Report says WA ag in good shape

19 Aug, 2018 04:00 AM
Bankwest's new head of rural and regional banking Greg O'Brien (left) and Planfarm managing director Graeme McConnell at the launch of the 2017-18 Planfarm Bankwest Benchmarks in Perth last Friday.
Bankwest's new head of rural and regional banking Greg O'Brien (left) and Planfarm managing director Graeme McConnell at the launch of the 2017-18 Planfarm Bankwest Benchmarks in Perth last Friday.

DESPITE a difficult and patchy last season, WA’s agriculture industry “is in great shape” the 2017-18 Planfarm Bankwest Benchmarks revealed recently.

Planfarm managing director Graeme McConnell pointed out to a business breakfast on Friday that the top 25 per cent of the 520 farms in the annual survey achieved an average cash return on capital of 12.2pc last season.

Some in the lower east of the central Wheatbelt, which particularly benefitted from late winter rains that rejuvenated crops, achieved cash returns on capital as high as 28pc, Mr McConnell said.

“That’s just awesome in anybody’s language,” he said.

The survey average return on capital across all regions was 5.2pc last season, the Benchmarks report showed.

Over the past 10 years, the top 25pc of WA farmers have averaged 10.6pc cash return on capital, it showed.

“I think that is just fantastic,” Mr McConnell said.

“The returns from agriculture are surprisingly good and one of the best kept secrets around,” he said.

The State average over that period was 5.5pc, according to the report.

Mr McConnell said cash returns on capital quoted in the report included allowances for wages and management and for depreciation and machinery – always a significant cost in farming.

But he said they were not inflated by land value changes.

Mr McConnell said uneven seasonal conditions meant “a massive variation” in financial results across the State, linked mainly to rainfall and its critical timing.

“What saved us last year was a very kind spring,” he said.

“But some farmers were luckier than others in receiving rains in sufficient time to have crops recover.

“The spread between the top 25pc and the bottom 25pc is as big as we’ve seen since at least 2013 because there were isolated pockets of good rain.

“If you were in those pockets you had some of the best results ever, but if you were on the fringes or in the northern Wheatbelt you had some of the worst results we’ve seen (Planfarm has been collecting farm data for about 45 years).

“(That variation) really comes out in the regional results.

“That low-rainfall northern Wheatbelt region actually had the worst result in the State, I think for the first time since about 2006-07.”

Mr McConnell said farms running sheep benefitted from the additional income from record wool prices last season.

Sheep and wool made up almost 20pc of farm income, the highest level since the last time wool prices reached sustained record levels in 2010-11.

“We are starting to see the sheep part of the business providing a really large proportion of the income - and that’s with relatively solid grain prices,” he said.

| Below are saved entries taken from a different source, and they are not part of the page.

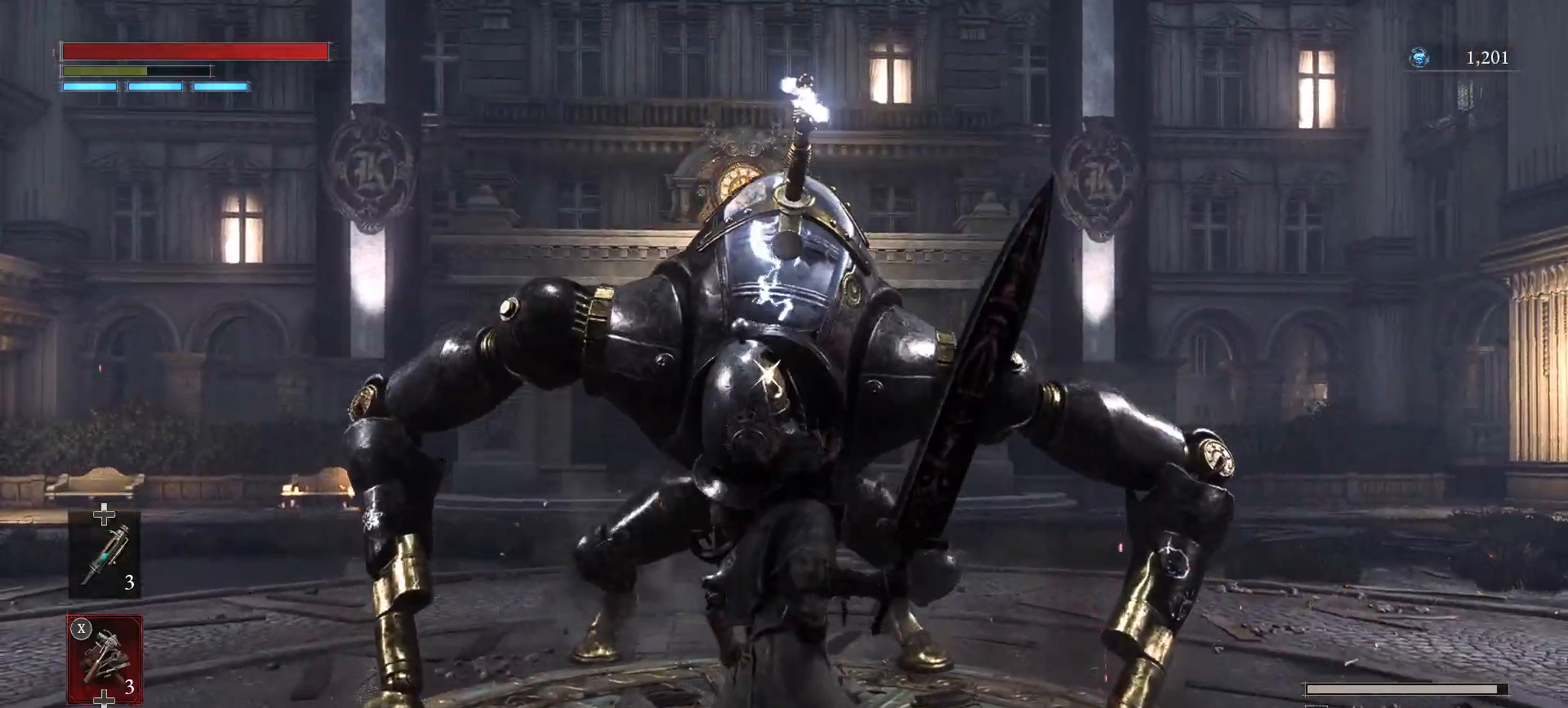
{"dt_ms": 500, "buttons": [], "left_stick": "center", "right_stick": "center", "events": []}
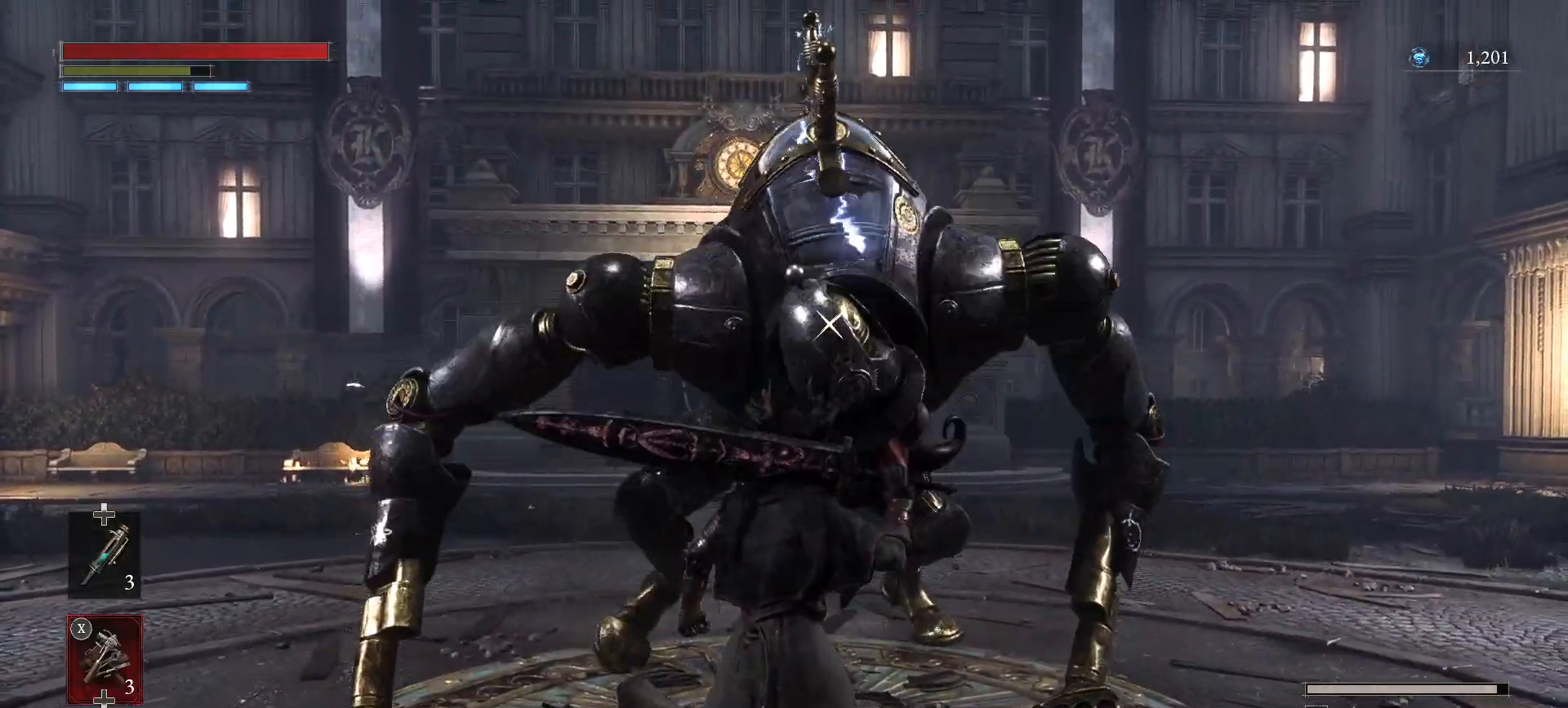
{"dt_ms": 500, "buttons": [], "left_stick": "center", "right_stick": "center", "events": []}
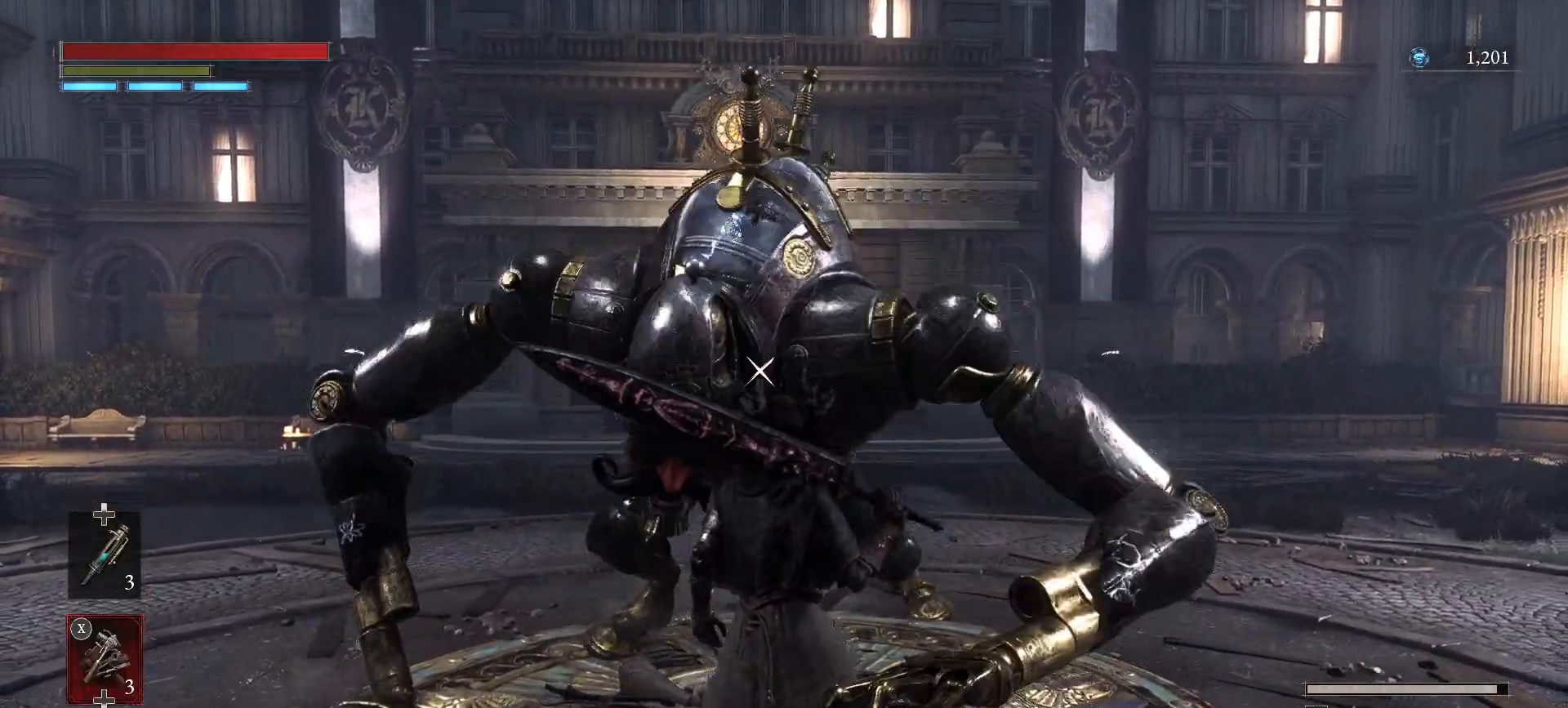
{"dt_ms": 500, "buttons": [], "left_stick": "center", "right_stick": "center", "events": []}
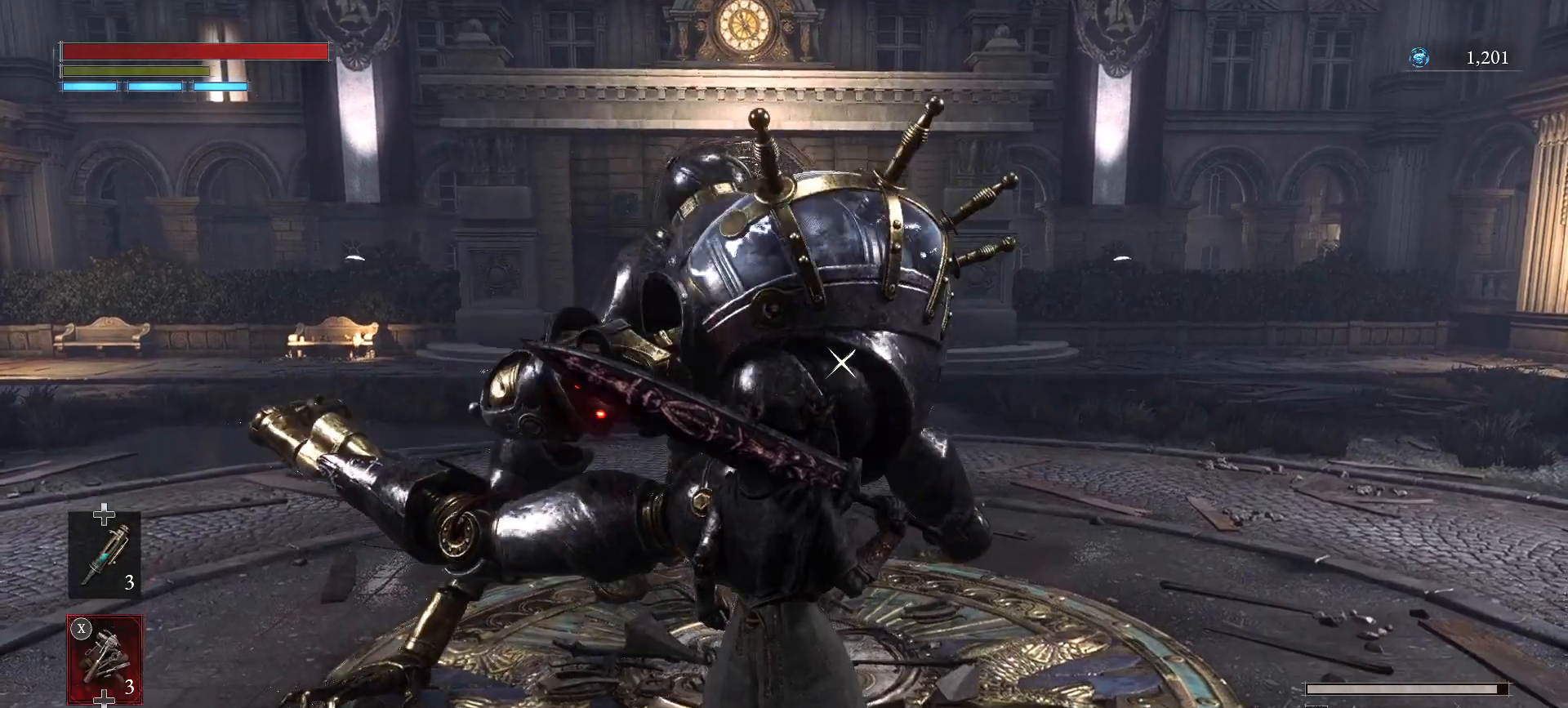
{"dt_ms": 500, "buttons": [], "left_stick": "center", "right_stick": "center", "events": [[67, "L1", "down"], [333, "L1", "up"]]}
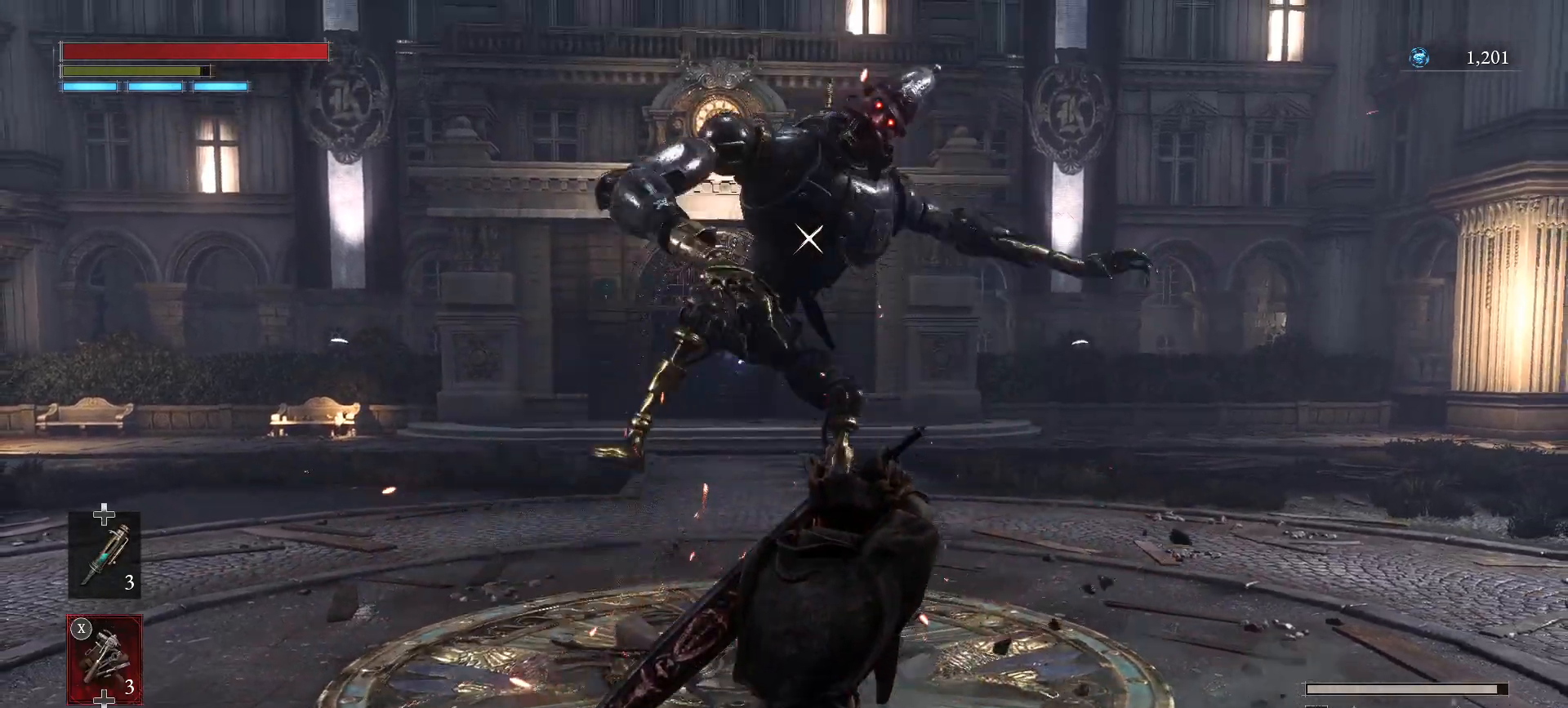
{"dt_ms": 500, "buttons": [], "left_stick": "center", "right_stick": "center", "events": []}
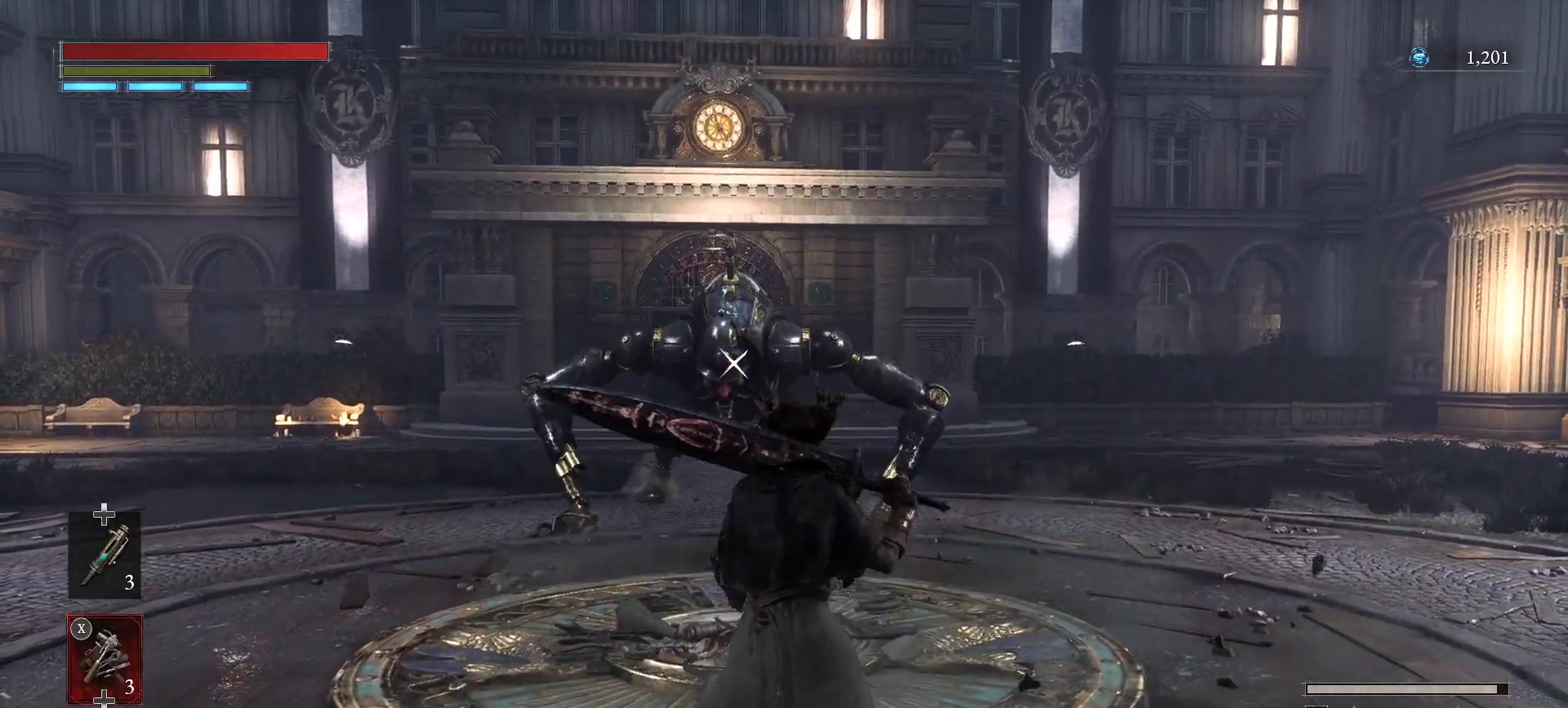
{"dt_ms": 500, "buttons": [], "left_stick": "center", "right_stick": "center", "events": []}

“The income from sheep is increasing both in dollar terms and proportionate terms.

“I think sheep are really earning their place and I think that will continue because of their benefit (in a cropping rotation).”

Mr McConnell said slightly higher average farm debt levels last season were interpreted as farmers investing in plant and technology.

“I’m really comfortable with debt levels at the moment, I don’t think you’ll see it much lower,” he said.

“There are very, very few (farm) businesses that are under financial stress.

“There’s actually very few people who have made a loss last year (and) it was a pretty tough year.

“The hallmark of our top 25pc of farmers is that in a really tough year they just don’t make losses, or if they do, only small ones.

“When it’s an average year they make pretty healthy returns that everyone is happy with.

“When it’s an exceptional year, they really excel.”

One area that did need attention, Mr McConnell said, was farm operating costs which, while down 5.5pc as a percentage of gross farm income over the past 10 years, were still too high at 69-70pc last season.

“If we’re going to compete with what the guys who did the CBH tour of Russia have seen recently and the potential threat that’s coming from that, then I think we need to find ways of getting operating costs down to 55-60pc,” Mr McConnell said.

He admitted he did not know how it could be achieved, but suggested one area to be investigated was more efficient investment in machinery.

“On the basis of plant investment per hectare and the price of plant, paying $800,000 for a header we use six weeks of a year is crazy.

“Can we get better use out of our machinery?” he asked.

“The agriculture industry is in great shape now, but we’ve got some challenges coming,” Mr McConnell said.

“We don’t want to rest on our laurels.

“We need to get the message out there about how good agriculture is to make sure some of the bright young kids going through school and university and looking at the careers they are going to take, are interested in agriculture and see agriculture as a good place to focus on.”